Auch die ohne weitere Begründung geäußerten Zweifel an der Verhältnismäßigkeit der Maßnahme greifen nicht durch. Dass der Kläger „lediglich“ zu einer Freiheitsstrafe von zwei Jahren und sechs Monaten verurteilt worden ist, lässt eine Unverhältnismäßigkeit nicht erkennen. Der Verurteilung lag das Handeltreiben mit 50 Gramm Heroin zu einem Kaufpreis von 2000 Euro zugrunde. Die Beklagte weist zutreffend darauf hin, dass der Drogenhandel auch europarechtlich besonderes Gewicht hat, denn in Art. 83 Abs. 1 AEUV wird der illegale Drogenhandel als Bereich „besonders schwerer Kriminalität“ festgelegt, der eine grenzüberschreitende Dimension hat.
Auch aus der Bezugnahme auf das Urteil des Verwaltungsgerichtshofs Baden-Württemberg vom 26. Oktober 2012 (11 S 278/12 – juris) ergibt sich nichts zugunsten des Klägers.
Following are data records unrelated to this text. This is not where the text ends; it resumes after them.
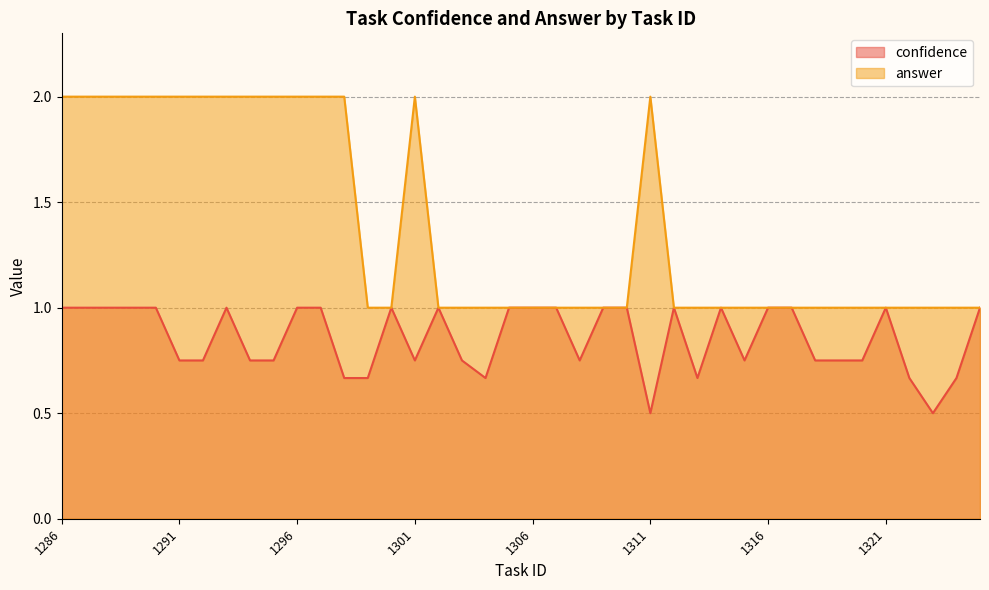

Between 1311 and 1322, which is larger?

1322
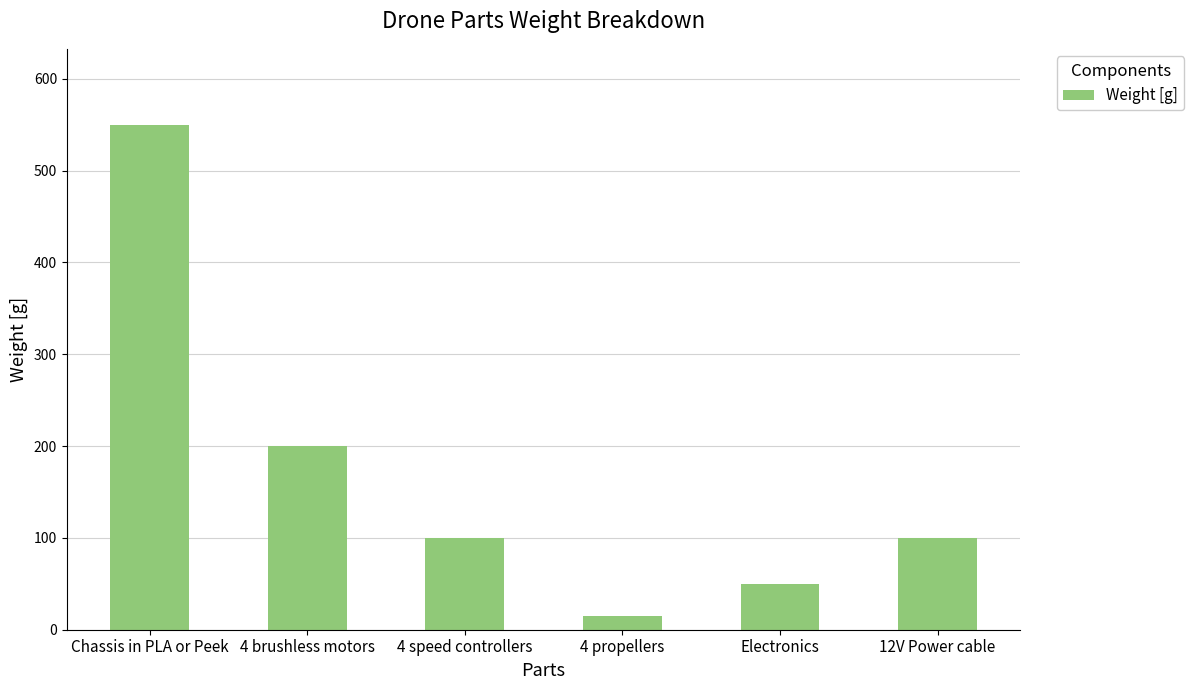

What is the ratio of the value at 4 brushless motors to the value at Chassis in PLA or Peek?

0.4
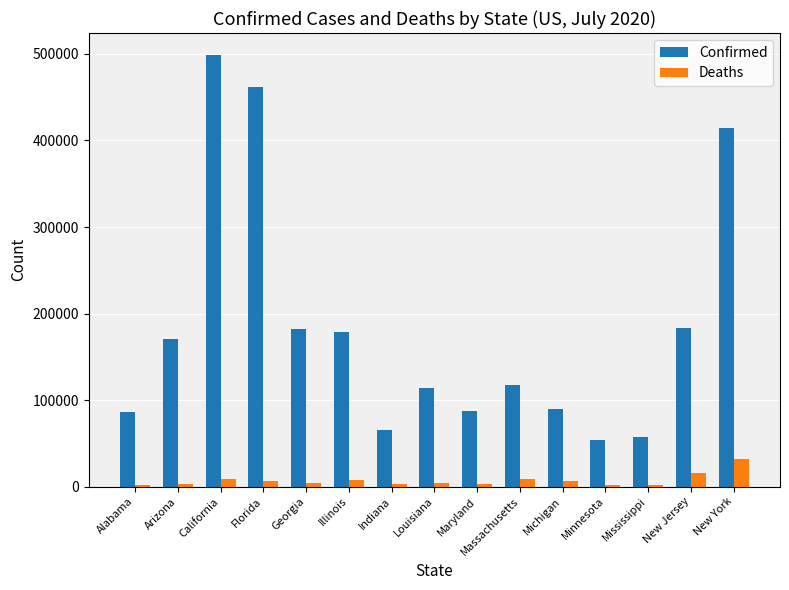

Which series changed the most between Alabama and Arizona?

Confirmed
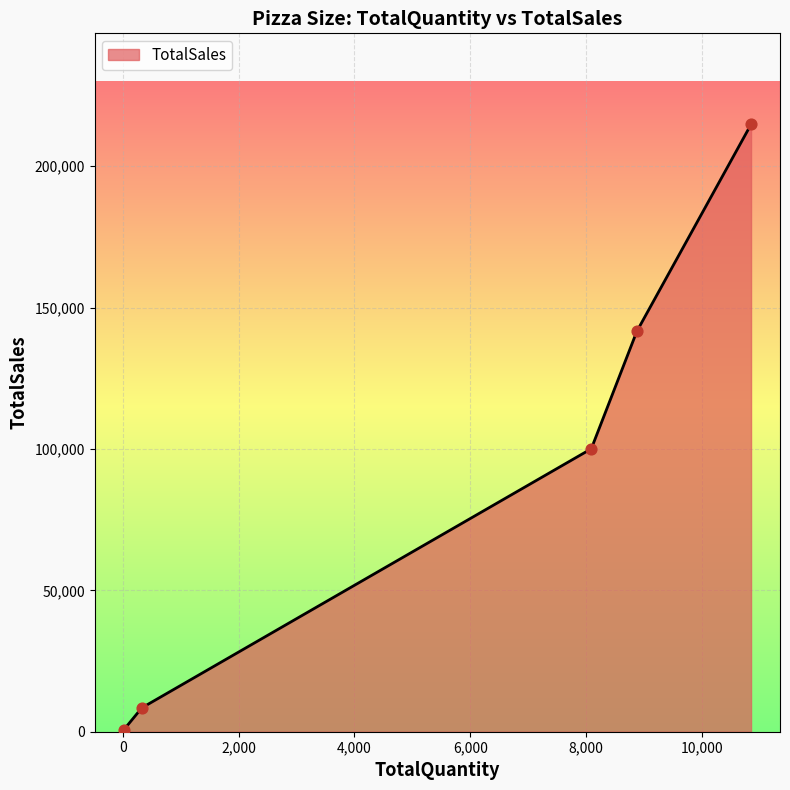

What is the maximum value shown in the chart?

214781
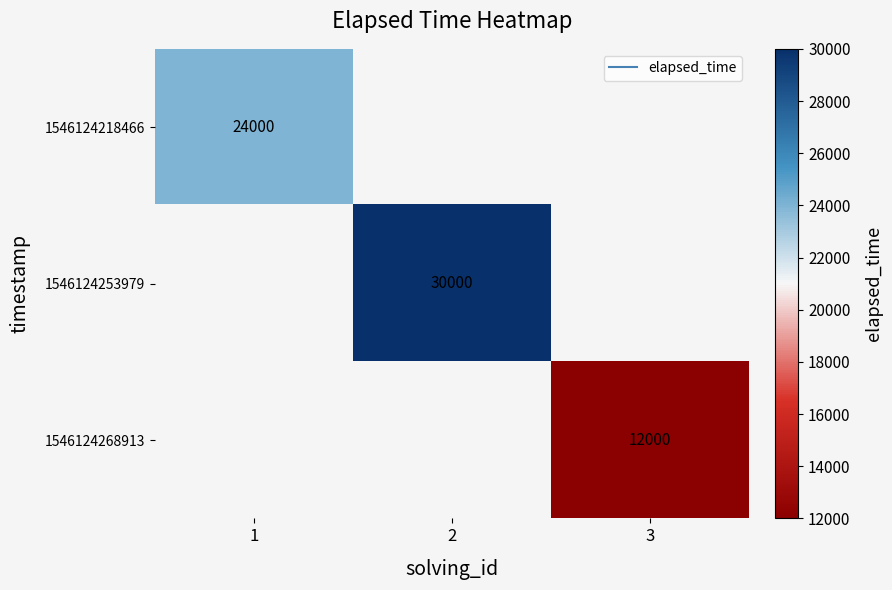

The value of 1546124253979 at 2 is 49899.2. True or false?

False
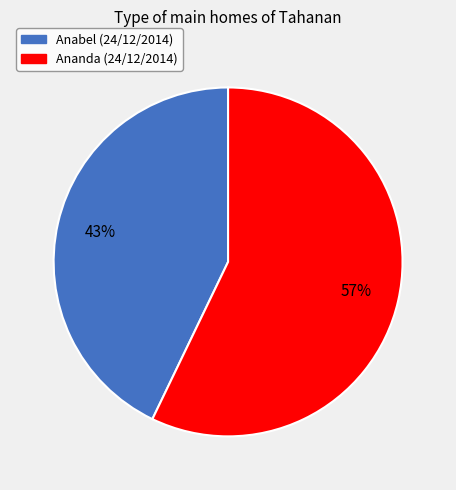

To the nearest percent, what is the difference between the Anabel (24/12/2014) and Ananda (24/12/2014) slice percentages?

14%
Es betrifft eine nicht vergleichbare Situation; in dieser Entscheidung hat das Gericht festgestellt, dass von dem dortigen Kläger nicht mehr die Gefahr der Wiederholung erheblicher Straftaten ausgehe und überdies aufgrund des Gewichts familiärer Bindungen, insbesondere zu zwei deutschen Kindern, die Abwägung aller Umstände zu einem Überwiegen der privaten Interessen des Klägers gegenüber dem Interesse an seiner Ausweisung führe.
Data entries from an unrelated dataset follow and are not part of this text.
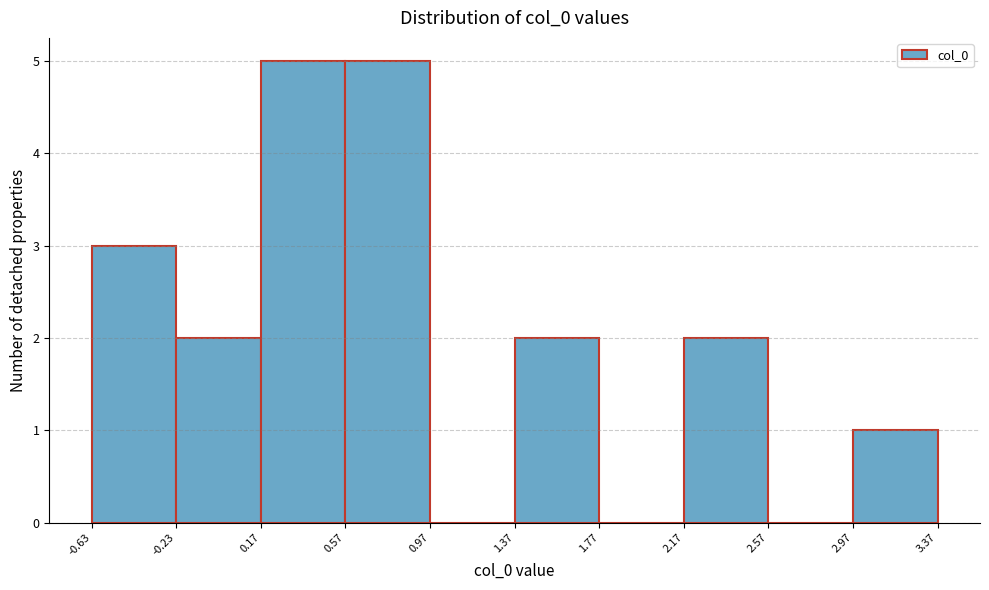

Reading left to right, list every bar in this chart as the range it spans on the x-axis followed by its height. The values are not printed on the chart, so give them approximately, as read against the axis.

-0.63 to -0.23: 3
-0.23 to 0.17: 2
0.17 to 0.57: 5
0.57 to 0.97: 5
0.97 to 1.37: 0
1.37 to 1.77: 2
1.77 to 2.17: 0
2.17 to 2.57: 2
2.57 to 2.97: 0
2.97 to 3.37: 1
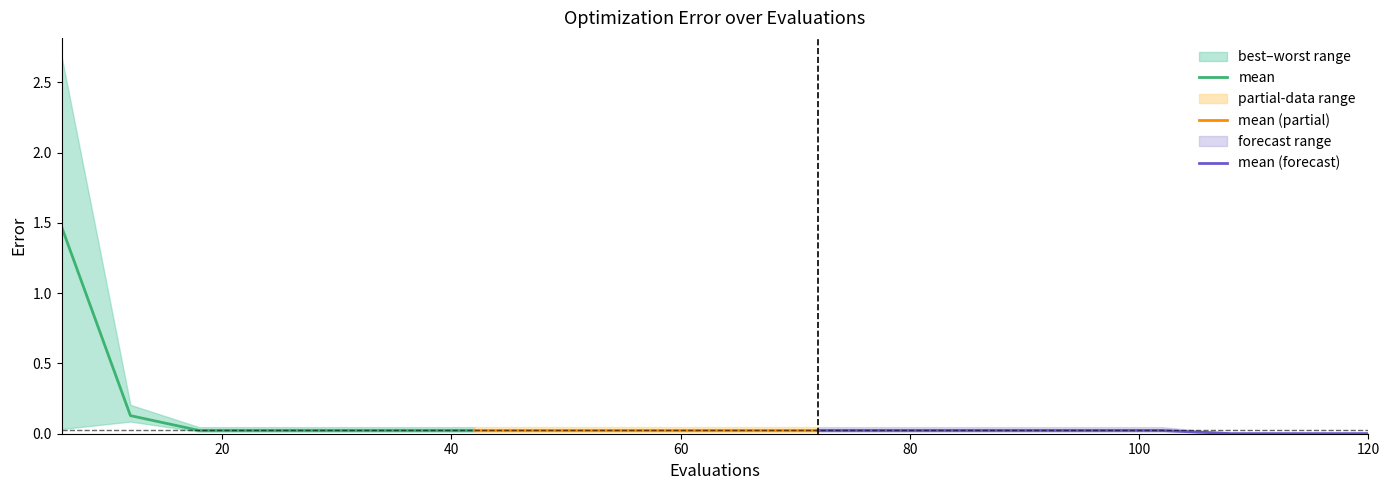

What is the difference between the maximum and second lowest values in the worst series?

2.7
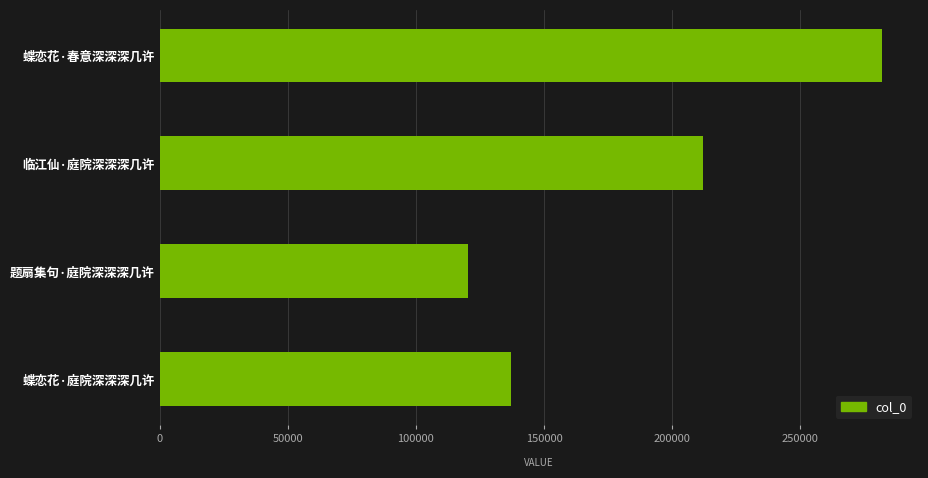

Which has a higher value, 临江仙·庭院深深深几许 or 蝶恋花·庭院深深深几许?

临江仙·庭院深深深几许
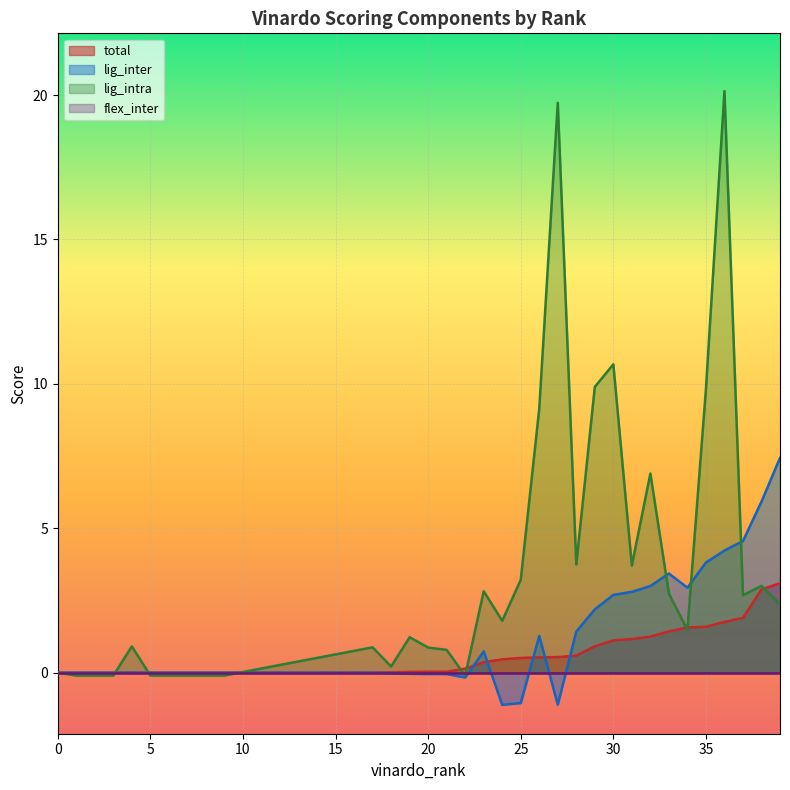

Which series has the largest range (max minus min)?

lig_intra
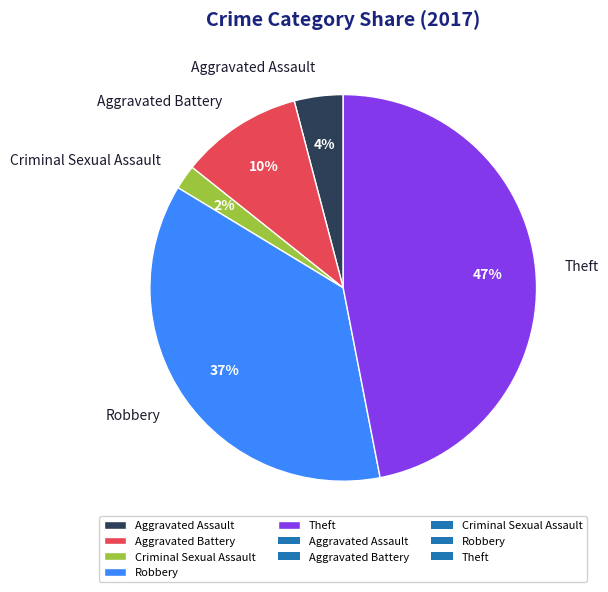

What is the ratio of the value at Aggravated Assault to the value at Robbery?

0.1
Hinsichtlich besonderer tatsächlicher oder rechtlicher Schwierigkeiten der Rechtssache (§ 124 Abs. 2 Nr. 2 VwGO) oder der Abweichung von obergerichtlicher Rechtsprechung (§ 124 Abs. 2 Nr. 4 VwGO) bringt der Kläger keinerlei Ausführungen (§ 124a Abs. 4 Satz 4 VwGO). Sofern er bezüglich einer Divergenz auf die erwähnte Entscheidung des Verwaltungsgerichtshofs Baden-Württemberg verweisen will, steht dem entgegen, dass dieser nicht zu den in § 124 Abs. 2 Nr. 4 VwGO genannten divergenzfähigen Gerichten gehört, außerdem ist nicht erkennbar, von welchem dort aufgestellten Rechtssatz das Verwaltungsgericht abgewichen sein sollte.
Die Kostenentscheidung folgt aus § 154 Abs. 2 VwGO.
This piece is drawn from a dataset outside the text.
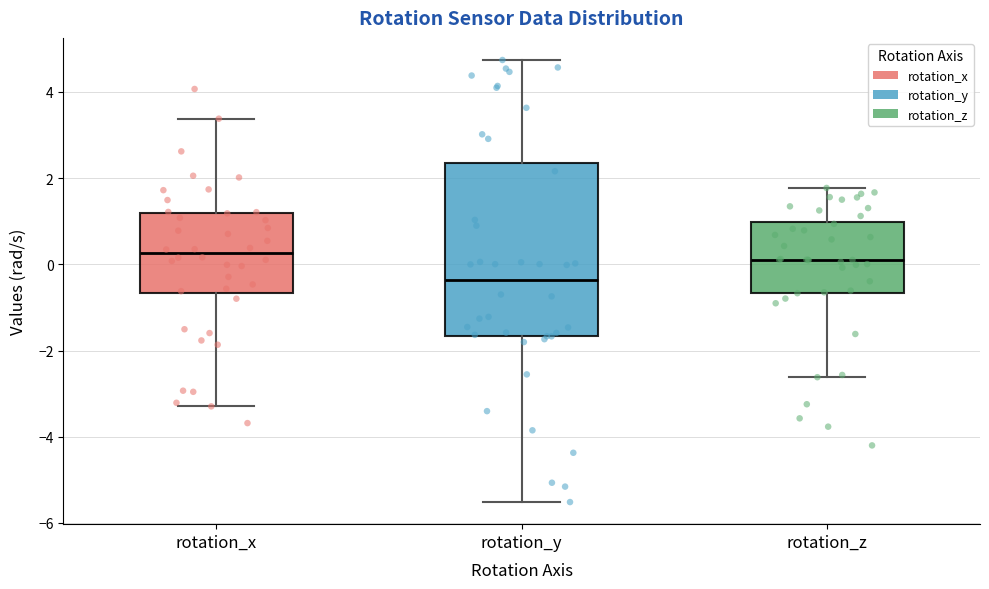

Which box has the lowest median line?

rotation_y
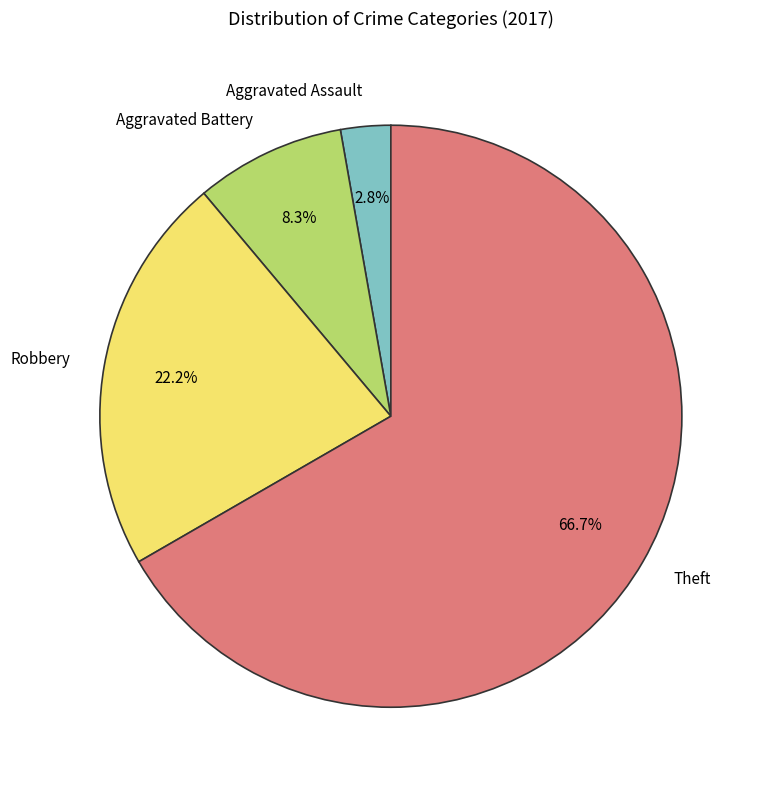

Which slice is the smallest?

Aggravated Assault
Die Streitwertfestsetzung beruht auf § 63 Abs. 2 Satz 1, § 47 Abs. 1 und 3 und § 52 Abs. 2 GKG.
Dieser Beschluss ist unanfechtbar (§ 152 Abs. 1 VwGO). Mit der Ablehnung des Antrags auf Zulassung der Berufung wird die Entscheidung des Verwaltungsgerichts rechtskräftig (§ 124a Abs. 5 Satz 4 VwGO).